I wish I had had time to make this Lasagna this week (the recipe and photos are from about a month back). This makes the best leftovers, and we have plenty when I’m only serving dinner to three people. This comforting dish is the perfect bridge between winter and spring (we’ve just had three days of torrential rain–yuck) and would be the best lunch on my hectic performance days. I’ve got one more performance weekend, one more week of wrap-up, and then we’ll be off on our relaxing cruise!

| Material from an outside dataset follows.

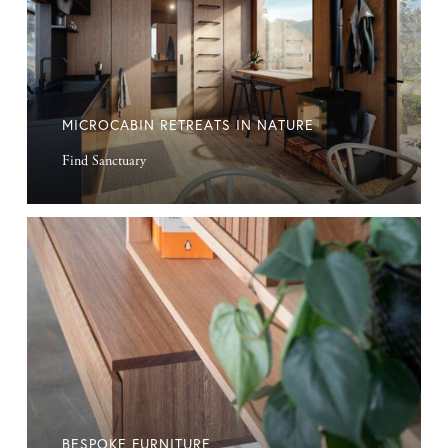
MICROCABIN RETREATS IN NATURE
Find Sanctuary
Bespoke
Furniture
BESPOKE FURNITURE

I’ll certainly keep you posted before then, and plan to come back with a full review of Royal Caribbean’s gluten-free offerings!
Zucchini Lasagna (Pasta-less Lasagna)
Serves: 8 | Prep time: 30 minutes
- 2 large zucchini
- 1 large onion, finely diced
- 1 large bell pepper (any color), finely diced
- 4 cups fresh spinach or kale leaves (kale stems removed), roughly chopped
- 2 Tbsp fresh basil, finely chopped
- 3 cloves garlic, minced
- 16 oz ricotta cheese*
- 1 c. shredded mozzarella cheese*
- 1/4 c. grated parmesan cheese*
- 1 lb italian sausage (can replace with equal amounts of another ground meat or finely diced tofu or mushrooms or veggie mix)
- 2 c. tomato sauce (storebought or homemade), divided
*I’m guessing that you could possibly use cashew ‘cheese’ if you wanted to make this vegan. I’ve never tried it myself, please let me know how it turns out if you give it a try!
Preheat oven to 375 degrees F.
Slice the zucchini into thin slices crosswise (making circles, not long strips). (Optional–peel zucchini before slicing). Lay slices out on papertowels and salt generously. Allow to sit for 5-10 minutes–zuchinni will release some of their liquid. Crumble sausage/meat/tofu/veggies into a large sauté pan. Cook completely, then set aside. Drain grease. Cook chopped onions and peppers in a large sauté pan with minimal oil for about 5-7 minutes, until softened. Set aside. Rinse all zucchini well. Cook zuchinni in sauté pan for about 5 minutes, until slices begin to wilt. Spread on papertowels and allow to cool. Cooked spinach/kale in a covered sauté pan until wilted, about 3 minutes. Mix together wilted greens, basil, garlic, parmesan, 1/4 c. mozzarella, and ricotta cheese in medium bowl. In separate bowl, mix together onions, peppers, and meat/veggies with 1/2 c. of tomato sauce. Firmly pat zucchini slices dry
Lightly grease a 9×9″ pan. Spread 1/2 c. of tomato sauce into the bottom of the pan, coating evenly. Layer zucchini in even layer, top with cheese mixture then meat/veggie mixture, spreading evenly for each layer. Top meat/veggie mixture with 1/2 c. of tomato sauce. Continue this pattern (zucchini, cheese, meat, sauce) until ingredients run out–I got three layers. Be sure to end with sauce on topmost layer. Cover with remaining 3/4 c. mozzarella cheese.
Cover pan with aluminum foil. Bake at 375 degree F for 45 minutes. Uncover and bake for 10-15 minutes more, until cheese is browned and bubbling. Allow lasagna to rest for 20 minutes before slicing.
Can be refrigerated in sealed container for up to 4 days.